‘River Bank,’ ‘High Country’ and ‘Pasture Land’: The Growth of Nomadism on the Middle Euphrates and the Khabur,
in S. Eichler, M. Wäfler, D. Warburton (eds.), Tell al-Hamidiyah 2, Göttingen: Vandenhoek & Ruprecht, pp. 87-117.
Ancient Syria (and in particular the Khabur region) are investigated in this paper as for what concerns the development of civilization within this area, underlining its peculiar environment and emplacement towards the formation of a local ethnical identity of the Amorites, taking into consideration the ancient perception of the environment as documented in ancient sources of the third and second millennium BC (from Mari, Shemshara, Rimah, Chagar Bazar and Terqa).
After a methodological paragraph (stressing the definition of ethnicity and the concept of perceptual geography), the author describes the environment of the Euphrates and the Tigris, retracing the importance of these rivers in shaping royal designation (e.g., of ‘king of the four river banks’) and local identity.
The following paragraphs analyse the high country (the steppe) and the pasture land, retracing the ancient Akkadian terms used to identify these areas. Furthermore, a paragraph particularly zooms on the role of agro-pastoralism in these lands, suggesting that large scale nomadism […] developed as a form of land reclamation. […] The so-called ‘nomads’ may in fact be viewed as the rural class, or peasants, who were primarily at home in the valley and by necessity came to ‘settle’, as it were, the steppe (pp. 98-99), speaking about a ‘nomadization of the peasants’ and arguing with the other three models on the origin of nomadism (the ‘invasion model’, the ‘infiltration model’, ‘the symbiotic relationship’ model [see pp. 100-102]).
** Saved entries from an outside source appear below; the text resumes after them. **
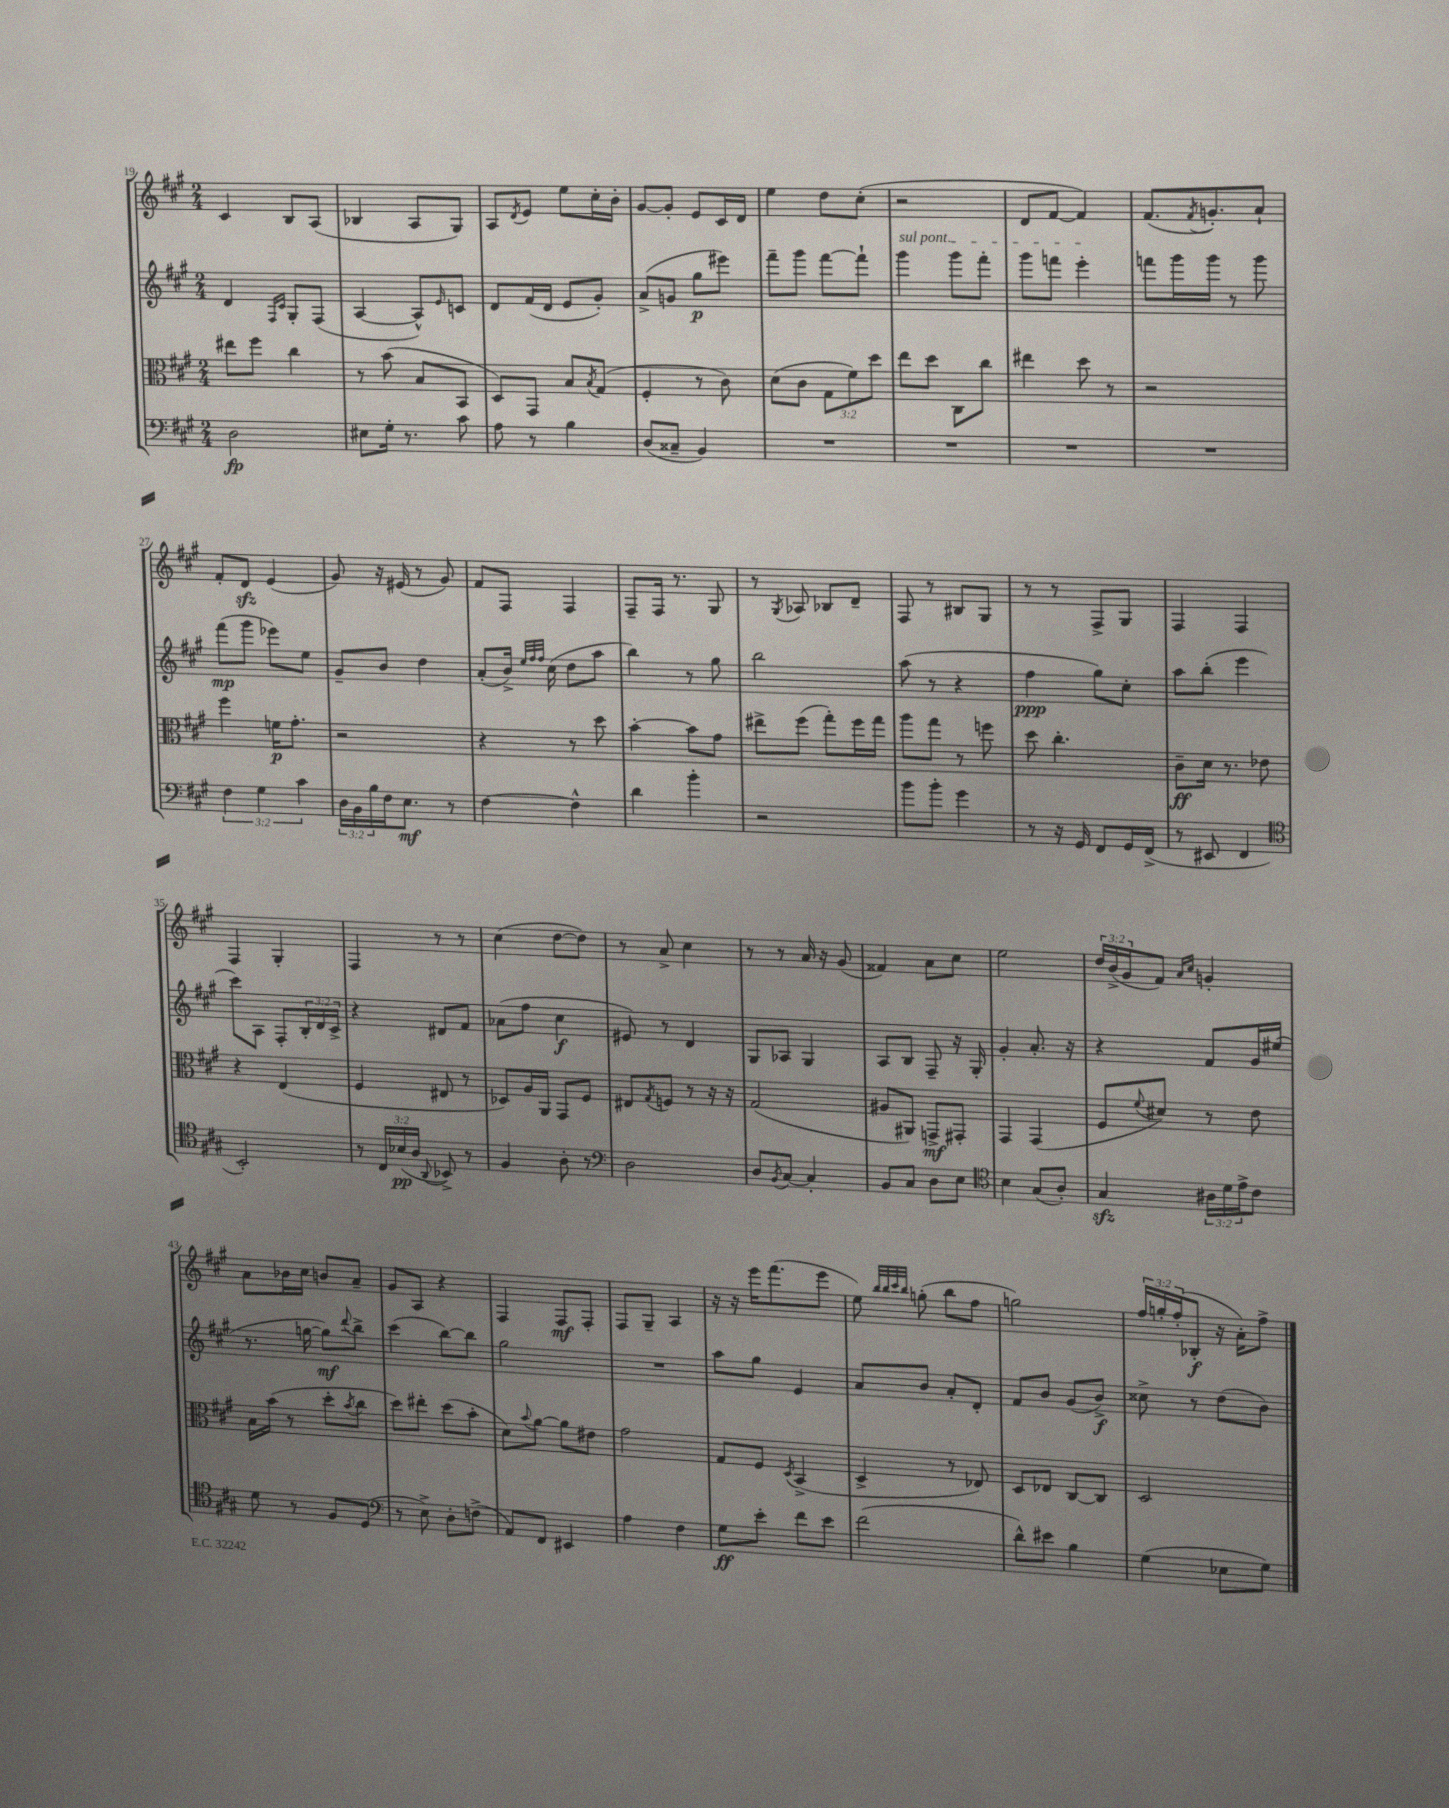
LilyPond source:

<<
\new StaffGroup <<
\new Staff = "s0" {
    \clef treble \key a \major \numericTimeSignature \time 2/4 \override Staff.TupletNumber.text = #tuplet-number::calc-fraction-text
    cis'4 b8 a8( |
    bes4 a8 gis8) |
    a8 \acciaccatura { d'8 } e'8 e''8 cis''16-. b'16-. |
    gis'8~ gis'8-. e'8 cis'16 d'16 |
    e''4 d''8 cis''8-.( |
    r2 |
    d'8 fis'8~ fis'4) |
    fis'8.( \acciaccatura { fis'8 } g'8.-.) a'8-! |
    fis'8-. d'8\sfz e'4( |
    gis'8) r16 eis'16( r8 gis'8) |
    fis'8 fis8 fis4 |
    fis8-- fis16 r8. gis8 |
    r8 \acciaccatura { gis8 } aes8 bes8 d'8-- |
    fis8 r8 bis8 gis8 |
    r8 r8 fis8-> gis8 |
    fis4 fis4 |
    fis4 gis4-. |
    fis4 r8 r8 |
    cis''4( d''8~ d''8) |
    r8 a'8-> cis''4 |
    r8 r8 a'16 r16 gis'8( |
    fisis'4) a'8 cis''8 |
    e''2 |
    \tuplet 3/2 { d''16 b'16->( gis'16 } fis'8) \grace { a'16 cis''16 } g'4-. |
    a'8 bes'16 cis''16 b'8 a'8-- |
    gis'8 a8 r4 |
    fis4 fis8\mf fis8-. |
    fis8 gis8-- a4 |
    r16 r16 e'''16 fis'''8.( e'''8 |
    e''8) \grace { b''32 b''32 cis'''32 b''32 } g''8-.( b''8 fis''8 |
    g''2) |
    \tuplet 3/2 { fis''16 g''16-. fis''16-.( } bes8-.\f r16 a'16-.) fis''8-> \bar "|." |
}
\new Staff = "s1" {
    \clef treble \key a \major \numericTimeSignature \time 2/4 \override Staff.TupletNumber.text = #tuplet-number::calc-fraction-text
    d'4 \grace { fis16 cis'16 } gis8-. fis8( |
    a4~ a8-^) \grace { e'16 } c'8 |
    d'8 fis'16( d'16 e'8 gis'8-.) |
    a'8->( g'8 gis''8\p eis'''8) |
    fis'''8-- gis'''8 fis'''8~ fis'''8-! |
    \once \override TextSpanner.bound-details.left.text = \markup { \italic "sul pont." } gis'''4\startTextSpan gis'''8 fis'''8-. |
    gis'''8 f'''8 e'''4-.\stopTextSpan |
    f'''8 gis'''16 gis'''16 r8 gis'''8 |
    fis'''8\mp( gis'''8 ees'''8) e''8 |
    gis'8-- b'8 d''4 |
    a'8-.( b'16->) \grace { e''32 fis''32 fis''32 } cis''16( d''8 a''8 |
    b''4) r8 gis''8 |
    b''2 |
    a''8( r8 r4 |
    fis''4\ppp gis''8) cis''8-. |
    a''8 b''8-.( e'''4 |
    cis'''8) a8 fis8-. \tuplet 3/2 { b16-. d'16 cis'16-> } |
    r4 dis'8 fis'8 |
    aes'8( fis''8 cis''4\f |
    eis'8) r8 d'4 |
    gis8 aes8 gis4 |
    a8 b8 fis8-- r16 gis16-. |
    gis'4-. a'8.-. r16 |
    r4 fis'8 gis'16 eis''16( |
    r8. g''16~ g''8\mf) \appoggiatura { d'''8 } b''8-> |
    cis'''4( b''8~) b''8 |
    gis''2 |
    R2 |
    a''8 gis''8 e'4 |
    a'8 b'8 a'8-. d'8-. |
    fis'8 b'8 gis'8( b'8->\f) |
    cisis''8-> r8 d''8( b'8) \bar "|." |
}
\new Staff = "s2" {
    \clef alto \key a \major \numericTimeSignature \time 2/4 \override Staff.TupletNumber.text = #tuplet-number::calc-fraction-text
    eis''8 fis''8 cis''4 |
    r8 b'8( b8 b,8 |
    d8) gis,8 b8 \acciaccatura { b8 } gis8( |
    fis4-. r8 cis'8) |
    d'8( cis'8 \tuplet 3/2 { gis8 fis'8) d''8 } |
    e''8 d''8 cis8 cis''8 |
    eis''4 d''8 r8 |
    r2 |
    fis''4 f'16\p gis'8.-. |
    r2 |
    r4 r8 d''8 |
    b'4~-. b'8 gis'8 |
    eis''8-> fis''8( gis''8-.) fis''16 gis''16 |
    a''8 gis''8 r8 f''8 |
    d''8 cis''4.-. |
    cis'8--\ff d'16 r8. ees'8 |
    r4 e4( |
    fis4 eis8 r8 |
    des8) a16 a,16 gis,8 fis8 |
    eis8 \acciaccatura { gis8 } f8 r8 r16 r16 |
    gis2( |
    ais8 ais,8) g,8->\mf gis,8-. |
    gis,4 gis,4( |
    fis8 \appoggiatura { fis'8 } dis'8) r8 e'8 |
    b16 b'16( r8 d''8-. \acciaccatura { b'8 } cis''8 |
    d''8) eis''8-. d''8( b'8-. |
    d'8) \appoggiatura { b'8 } a'8~ a'8 eis'8 |
    gis'2 |
    gis8 fis8 \acciaccatura { d8 } b,4->( |
    d4-> r8 ees8) |
    d8 ees8 cis8~ cis8 |
    d2 \bar "|." |
}
\new Staff = "s3" {
    \clef bass \key a \major \numericTimeSignature \time 2/4 \override Staff.TupletNumber.text = #tuplet-number::calc-fraction-text
    d2\fp |
    eis8 gis16-. r8. cis'8 |
    a8 r8 b4 |
    d8( cisis8-- b,4) |
    R2 |
    R2 |
    R2 |
    R2 |
    \tuplet 3/2 { fis4 gis4 cis'4 } |
    \tuplet 3/2 { d16 b,16 b16 } fis16 e8.\mf r8 |
    fis4~ fis4-^ |
    d'4 b'4-. |
    r2 |
    b'8 b'8-. gis'4 |
    r8 r16 gis,16 fis,8 gis,16 fis,16->( |
    r8 eis,8 fis,4 |
    \clef tenor b,2-.) |
    r8 \tuplet 3/2 { cis16 bes16\pp( a16 } \appoggiatura { a,8 } bes,8->) r8 |
    fis4 a8-. r8 |
    \clef bass d2 |
    d8 \acciaccatura { b,8 } cis8~ cis4-. |
    b,8 cis8 d8 e8 |
    \clef tenor b4 gis8( a8-.) |
    gis4\sfz \tuplet 3/2 { ais16 d'16 e'16-> } cis'8 |
    d'8 r8 fis8 d8( |
    \clef bass r8 e8->) d8-. f8->( |
    a,8) fis,8 eis,4 |
    a4 fis4 |
    gis8\ff e'8-. fis'8 e'8 |
    fis'2( |
    d'8-^) eis'8 b4 |
    gis4( ees8 gis8) \bar "|." |
}
>>
>>
\layout { \context { \Score currentBarNumber = #19 } }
The last two paragraphs investigate the tribal-urban interaction and the rural-urban interaction, shaping different environmental zones (labelled as A, B, C and D) dealing with a specific central rather than peripherical (p. 112) role of the Khabur plains, where three important Hurrian capitals had developed: (in reverse chronological order) the capital of Mittani (identified by Buccellati with Ta’idi and not with Waššukanni), the great capital of Šamšī-Adad (šubat-Enlil) and, of course, Urkesh itself.